In this paper, we discuss a variety of ways in which practising motor actions by means of motor imagery (MI) can be enhanced via synchronous action observation (AO), that is, by AO + MI. We review the available research on the (mostly facilitatory) behavioural effects of AO + MI practice in the early stages of skill acquisition, discuss possible theoretical explanations, and consider several issues related to the choice and presentation schedules of suitable models. We then discuss considerations related to AO + MI practice at advanced skill levels, including expertise effects, practical recommendations such as focussing attention on specific aspects of the observed action, using just-ahead models, and possible effects of the perspective in which the observed action is presented.
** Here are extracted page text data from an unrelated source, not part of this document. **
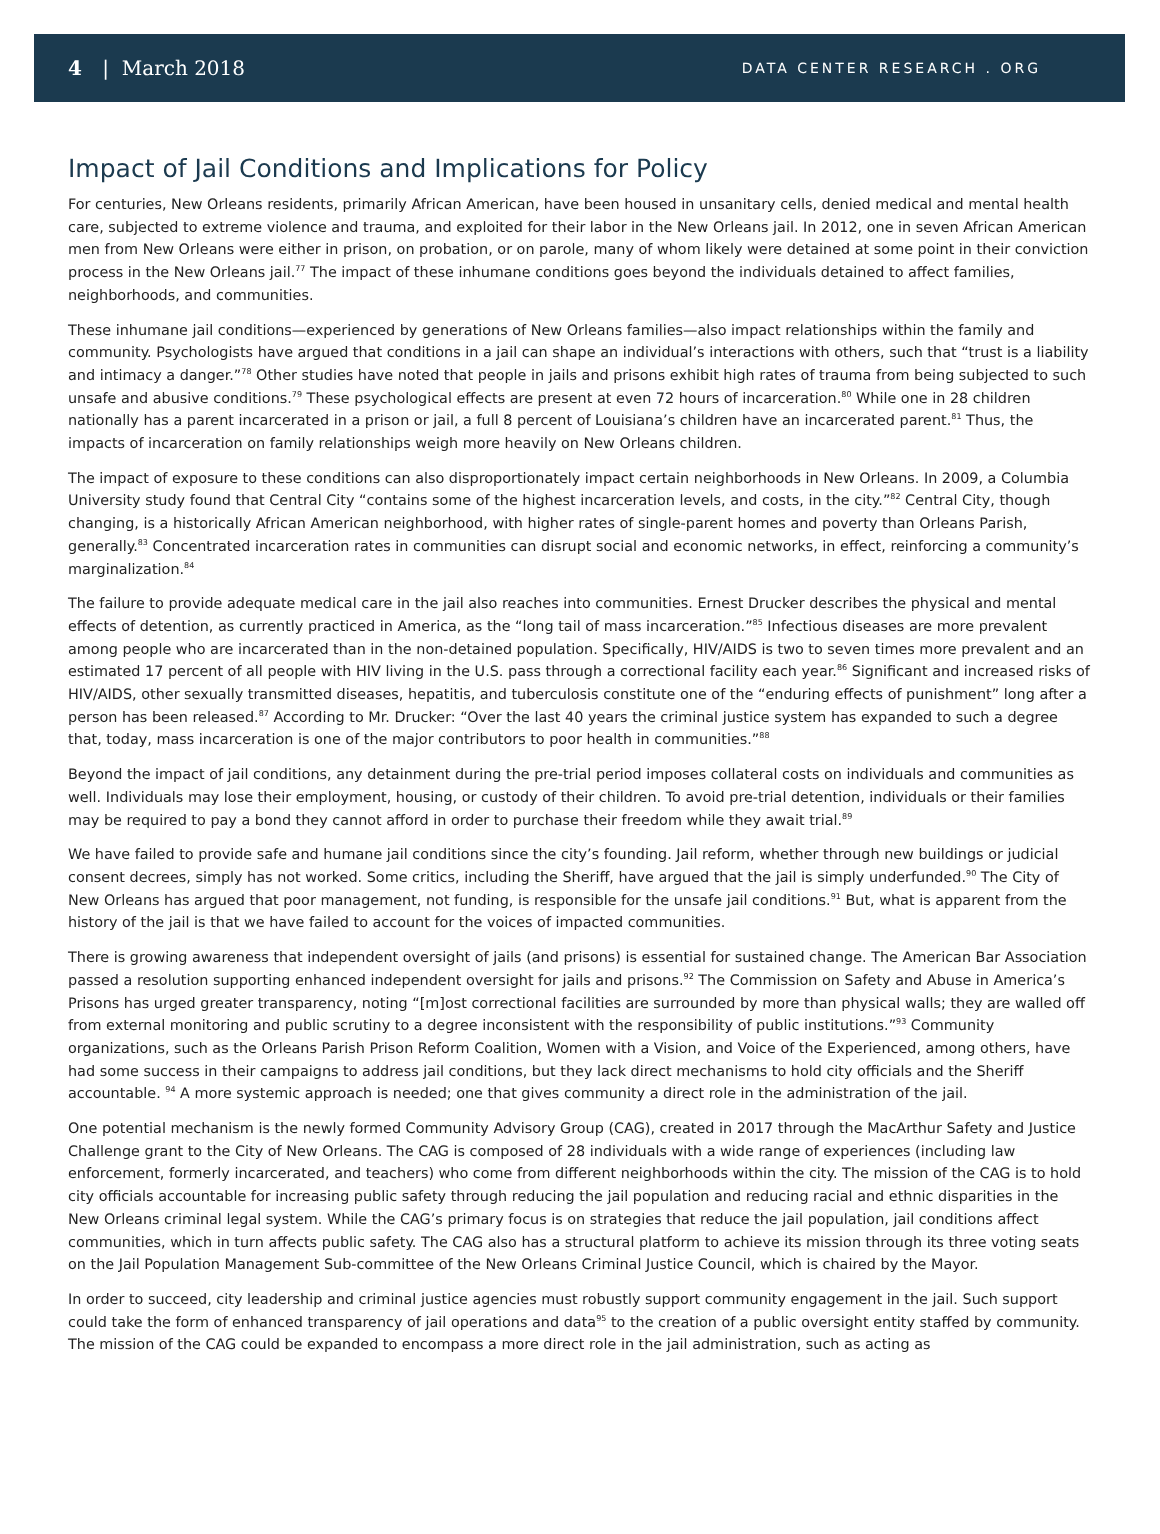4 | March 2018
DATA CENTER RESEARCH . ORG
Impact of Jail Conditions and Implications for Policy
For centuries, New Orleans residents, primarily African American, have been housed in unsanitary cells, denied medical and mental health care, subjected to extreme violence and trauma, and exploited for their labor in the New Orleans jail. In 2012, one in seven African American men from New Orleans were either in prison, on probation, or on parole, many of whom likely were detained at some point in their conviction process in the New Orleans jail.<sup>77</sup> The impact of these inhumane conditions goes beyond the individuals detained to affect families, neighborhoods, and communities.
These inhumane jail conditions—experienced by generations of New Orleans families—also impact relationships within the family and community. Psychologists have argued that conditions in a jail can shape an individual’s interactions with others, such that “trust is a liability and intimacy a danger.”<sup>78</sup> Other studies have noted that people in jails and prisons exhibit high rates of trauma from being subjected to such unsafe and abusive conditions.<sup>79</sup> These psychological effects are present at even 72 hours of incarceration.<sup>80</sup> While one in 28 children nationally has a parent incarcerated in a prison or jail, a full 8 percent of Louisiana’s children have an incarcerated parent.<sup>81</sup> Thus, the impacts of incarceration on family relationships weigh more heavily on New Orleans children.
The impact of exposure to these conditions can also disproportionately impact certain neighborhoods in New Orleans. In 2009, a Columbia University study found that Central City “contains some of the highest incarceration levels, and costs, in the city.”<sup>82</sup> Central City, though changing, is a historically African American neighborhood, with higher rates of single-parent homes and poverty than Orleans Parish, generally.<sup>83</sup> Concentrated incarceration rates in communities can disrupt social and economic networks, in effect, reinforcing a community’s marginalization.<sup>84</sup>
The failure to provide adequate medical care in the jail also reaches into communities. Ernest Drucker describes the physical and mental effects of detention, as currently practiced in America, as the “long tail of mass incarceration.”<sup>85</sup> Infectious diseases are more prevalent among people who are incarcerated than in the non-detained population. Specifically, HIV/AIDS is two to seven times more prevalent and an estimated 17 percent of all people with HIV living in the U.S. pass through a correctional facility each year.<sup>86</sup> Significant and increased risks of HIV/AIDS, other sexually transmitted diseases, hepatitis, and tuberculosis constitute one of the “enduring effects of punishment” long after a person has been released.<sup>87</sup> According to Mr. Drucker: “Over the last 40 years the criminal justice system has expanded to such a degree that, today, mass incarceration is one of the major contributors to poor health in communities.”<sup>88</sup>
Beyond the impact of jail conditions, any detainment during the pre-trial period imposes collateral costs on individuals and communities as well. Individuals may lose their employment, housing, or custody of their children. To avoid pre-trial detention, individuals or their families may be required to pay a bond they cannot afford in order to purchase their freedom while they await trial.<sup>89</sup>
We have failed to provide safe and humane jail conditions since the city’s founding. Jail reform, whether through new buildings or judicial consent decrees, simply has not worked. Some critics, including the Sheriff, have argued that the jail is simply underfunded.<sup>90</sup> The City of New Orleans has argued that poor management, not funding, is responsible for the unsafe jail conditions.<sup>91</sup> But, what is apparent from the history of the jail is that we have failed to account for the voices of impacted communities.
There is growing awareness that independent oversight of jails (and prisons) is essential for sustained change. The American Bar Association passed a resolution supporting enhanced independent oversight for jails and prisons.<sup>92</sup> The Commission on Safety and Abuse in America’s Prisons has urged greater transparency, noting “[m]ost correctional facilities are surrounded by more than physical walls; they are walled off from external monitoring and public scrutiny to a degree inconsistent with the responsibility of public institutions.”<sup>93</sup> Community organizations, such as the Orleans Parish Prison Reform Coalition, Women with a Vision, and Voice of the Experienced, among others, have had some success in their campaigns to address jail conditions, but they lack direct mechanisms to hold city officials and the Sheriff accountable. <sup>94</sup> A more systemic approach is needed; one that gives community a direct role in the administration of the jail.
One potential mechanism is the newly formed Community Advisory Group (CAG), created in 2017 through the MacArthur Safety and Justice Challenge grant to the City of New Orleans. The CAG is composed of 28 individuals with a wide range of experiences (including law enforcement, formerly incarcerated, and teachers) who come from different neighborhoods within the city. The mission of the CAG is to hold city officials accountable for increasing public safety through reducing the jail population and reducing racial and ethnic disparities in the New Orleans criminal legal system. While the CAG’s primary focus is on strategies that reduce the jail population, jail conditions affect communities, which in turn affects public safety. The CAG also has a structural platform to achieve its mission through its three voting seats on the Jail Population Management Sub-committee of the New Orleans Criminal Justice Council, which is chaired by the Mayor.
In order to succeed, city leadership and criminal justice agencies must robustly support community engagement in the jail. Such support could take the form of enhanced transparency of jail operations and data<sup>95</sup> to the creation of a public oversight entity staffed by community. The mission of the CAG could be expanded to encompass a more direct role in the jail administration, such as acting as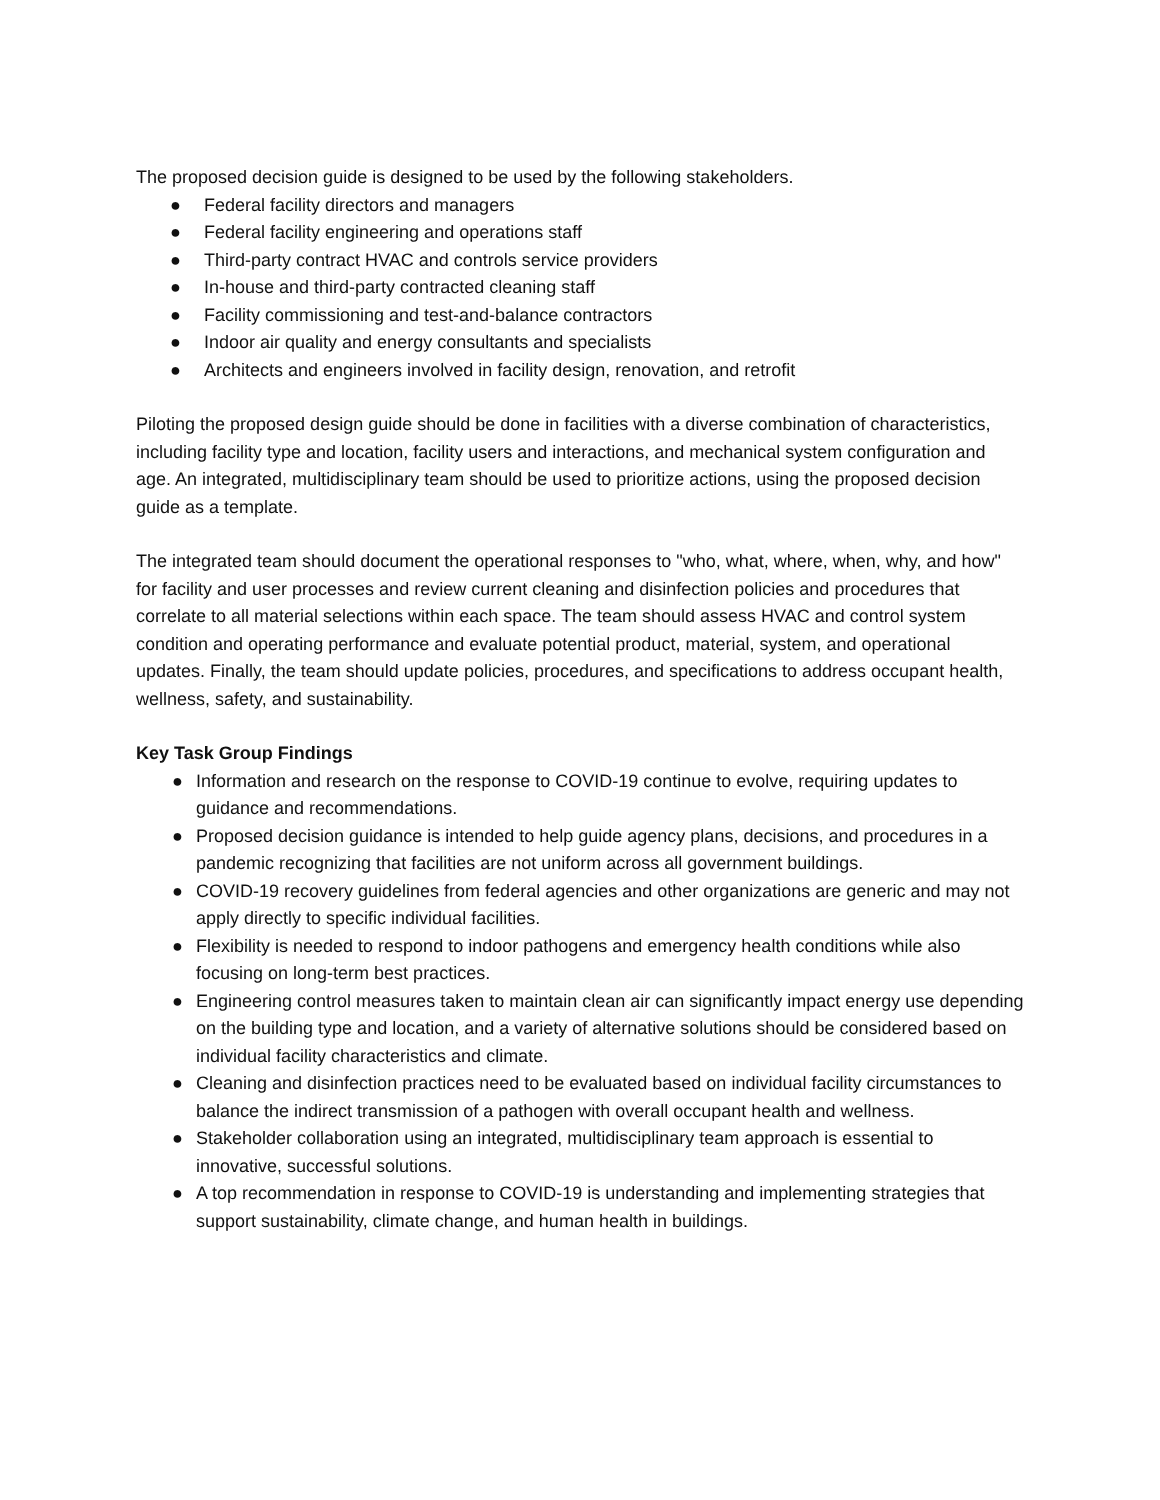The proposed decision guide is designed to be used by the following stakeholders.
● Federal facility directors and managers
● Federal facility engineering and operations staff
● Third-party contract HVAC and controls service providers
● In-house and third-party contracted cleaning staff
● Facility commissioning and test-and-balance contractors
● Indoor air quality and energy consultants and specialists
● Architects and engineers involved in facility design, renovation, and retrofit
Piloting the proposed design guide should be done in facilities with a diverse combination of characteristics, including facility type and location, facility users and interactions, and mechanical system configuration and age. An integrated, multidisciplinary team should be used to prioritize actions, using the proposed decision guide as a template.
The integrated team should document the operational responses to "who, what, where, when, why, and how" for facility and user processes and review current cleaning and disinfection policies and procedures that correlate to all material selections within each space. The team should assess HVAC and control system condition and operating performance and evaluate potential product, material, system, and operational updates. Finally, the team should update policies, procedures, and specifications to address occupant health, wellness, safety, and sustainability.
Key Task Group Findings
● Information and research on the response to COVID-19 continue to evolve, requiring updates to guidance and recommendations.
● Proposed decision guidance is intended to help guide agency plans, decisions, and procedures in a pandemic recognizing that facilities are not uniform across all government buildings.
● COVID-19 recovery guidelines from federal agencies and other organizations are generic and may not apply directly to specific individual facilities.
● Flexibility is needed to respond to indoor pathogens and emergency health conditions while also focusing on long-term best practices.
● Engineering control measures taken to maintain clean air can significantly impact energy use depending on the building type and location, and a variety of alternative solutions should be considered based on individual facility characteristics and climate.
● Cleaning and disinfection practices need to be evaluated based on individual facility circumstances to balance the indirect transmission of a pathogen with overall occupant health and wellness.
● Stakeholder collaboration using an integrated, multidisciplinary team approach is essential to innovative, successful solutions.
● A top recommendation in response to COVID-19 is understanding and implementing strategies that support sustainability, climate change, and human health in buildings.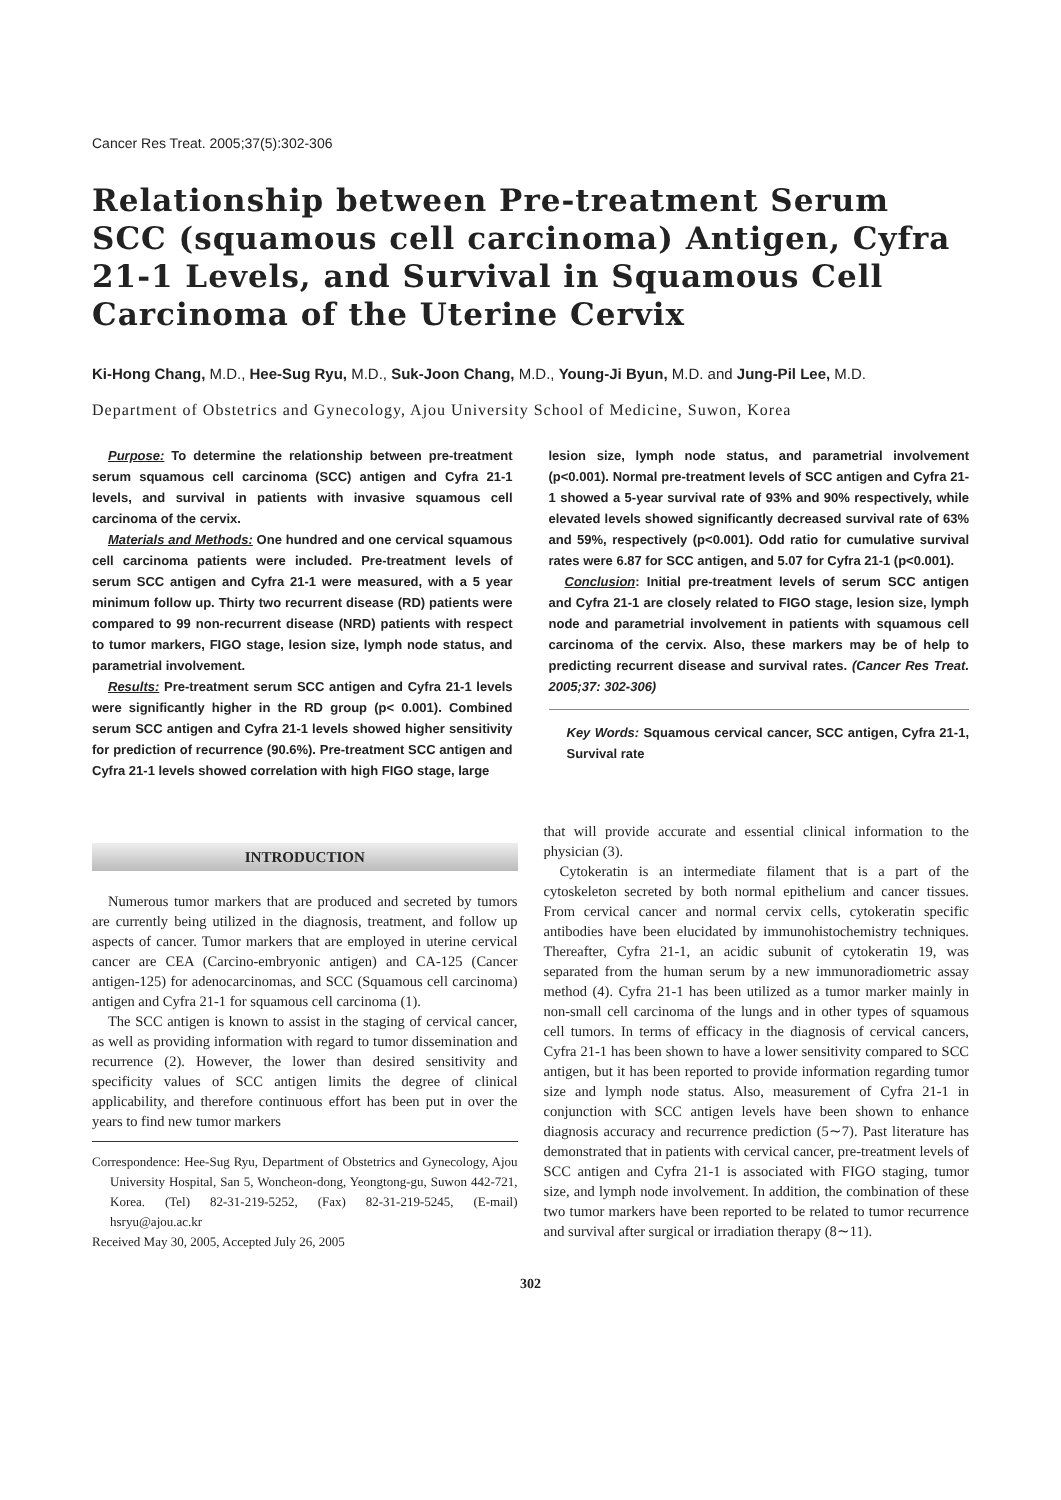Cancer Res Treat. 2005;37(5):302-306
Relationship between Pre-treatment Serum SCC (squamous cell carcinoma) Antigen, Cyfra 21-1 Levels, and Survival in Squamous Cell Carcinoma of the Uterine Cervix
Ki-Hong Chang, M.D., Hee-Sug Ryu, M.D., Suk-Joon Chang, M.D., Young-Ji Byun, M.D. and Jung-Pil Lee, M.D.
Department of Obstetrics and Gynecology, Ajou University School of Medicine, Suwon, Korea
Purpose: To determine the relationship between pre-treatment serum squamous cell carcinoma (SCC) antigen and Cyfra 21-1 levels, and survival in patients with invasive squamous cell carcinoma of the cervix.
Materials and Methods: One hundred and one cervical squamous cell carcinoma patients were included. Pre-treatment levels of serum SCC antigen and Cyfra 21-1 were measured, with a 5 year minimum follow up. Thirty two recurrent disease (RD) patients were compared to 99 non-recurrent disease (NRD) patients with respect to tumor markers, FIGO stage, lesion size, lymph node status, and parametrial involvement.
Results: Pre-treatment serum SCC antigen and Cyfra 21-1 levels were significantly higher in the RD group (p< 0.001). Combined serum SCC antigen and Cyfra 21-1 levels showed higher sensitivity for prediction of recurrence (90.6%). Pre-treatment SCC antigen and Cyfra 21-1 levels showed correlation with high FIGO stage, large
lesion size, lymph node status, and parametrial involvement (p<0.001). Normal pre-treatment levels of SCC antigen and Cyfra 21-1 showed a 5-year survival rate of 93% and 90% respectively, while elevated levels showed significantly decreased survival rate of 63% and 59%, respectively (p<0.001). Odd ratio for cumulative survival rates were 6.87 for SCC antigen, and 5.07 for Cyfra 21-1 (p<0.001).
Conclusion: Initial pre-treatment levels of serum SCC antigen and Cyfra 21-1 are closely related to FIGO stage, lesion size, lymph node and parametrial involvement in patients with squamous cell carcinoma of the cervix. Also, these markers may be of help to predicting recurrent disease and survival rates. (Cancer Res Treat. 2005;37: 302-306)
Key Words: Squamous cervical cancer, SCC antigen, Cyfra 21-1, Survival rate
INTRODUCTION
Numerous tumor markers that are produced and secreted by tumors are currently being utilized in the diagnosis, treatment, and follow up aspects of cancer. Tumor markers that are employed in uterine cervical cancer are CEA (Carcino-embryonic antigen) and CA-125 (Cancer antigen-125) for adenocarcinomas, and SCC (Squamous cell carcinoma) antigen and Cyfra 21-1 for squamous cell carcinoma (1).
The SCC antigen is known to assist in the staging of cervical cancer, as well as providing information with regard to tumor dissemination and recurrence (2). However, the lower than desired sensitivity and specificity values of SCC antigen limits the degree of clinical applicability, and therefore continuous effort has been put in over the years to find new tumor markers
Correspondence: Hee-Sug Ryu, Department of Obstetrics and Gynecology, Ajou University Hospital, San 5, Woncheon-dong, Yeongtong-gu, Suwon 442-721, Korea. (Tel) 82-31-219-5252, (Fax) 82-31-219-5245, (E-mail) hsryu@ajou.ac.kr
Received May 30, 2005, Accepted July 26, 2005
that will provide accurate and essential clinical information to the physician (3).
Cytokeratin is an intermediate filament that is a part of the cytoskeleton secreted by both normal epithelium and cancer tissues. From cervical cancer and normal cervix cells, cytokeratin specific antibodies have been elucidated by immunohistochemistry techniques. Thereafter, Cyfra 21-1, an acidic subunit of cytokeratin 19, was separated from the human serum by a new immunoradiometric assay method (4). Cyfra 21-1 has been utilized as a tumor marker mainly in non-small cell carcinoma of the lungs and in other types of squamous cell tumors. In terms of efficacy in the diagnosis of cervical cancers, Cyfra 21-1 has been shown to have a lower sensitivity compared to SCC antigen, but it has been reported to provide information regarding tumor size and lymph node status. Also, measurement of Cyfra 21-1 in conjunction with SCC antigen levels have been shown to enhance diagnosis accuracy and recurrence prediction (5∼7). Past literature has demonstrated that in patients with cervical cancer, pre-treatment levels of SCC antigen and Cyfra 21-1 is associated with FIGO staging, tumor size, and lymph node involvement. In addition, the combination of these two tumor markers have been reported to be related to tumor recurrence and survival after surgical or irradiation therapy (8∼11).
302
In section “Coordinative AO + MI”, we consider scenarios where the observer imagines performing an action that complements or responds to the observed action, as a promising and yet under-researched application of AO + MI training. In section “The dual action simulation hypothesis of AO + MI”, we review the neurocognitive hypothesis that AO + MI practice involves two parallel action simulations, and we consider opportunities for future research based on recent neuroimaging work on parallel motor representations. In section “AO + MI training in motor rehabilitation”, we review applications of AO, MI, and AO + MI training in the field of neurorehabilitation. Taken together, this evidence-based, exploratory review opens a variety of avenues for future research and applications of AO + MI practice, highlighting several clear advantages over the approaches of purely AO- or MI-based practice.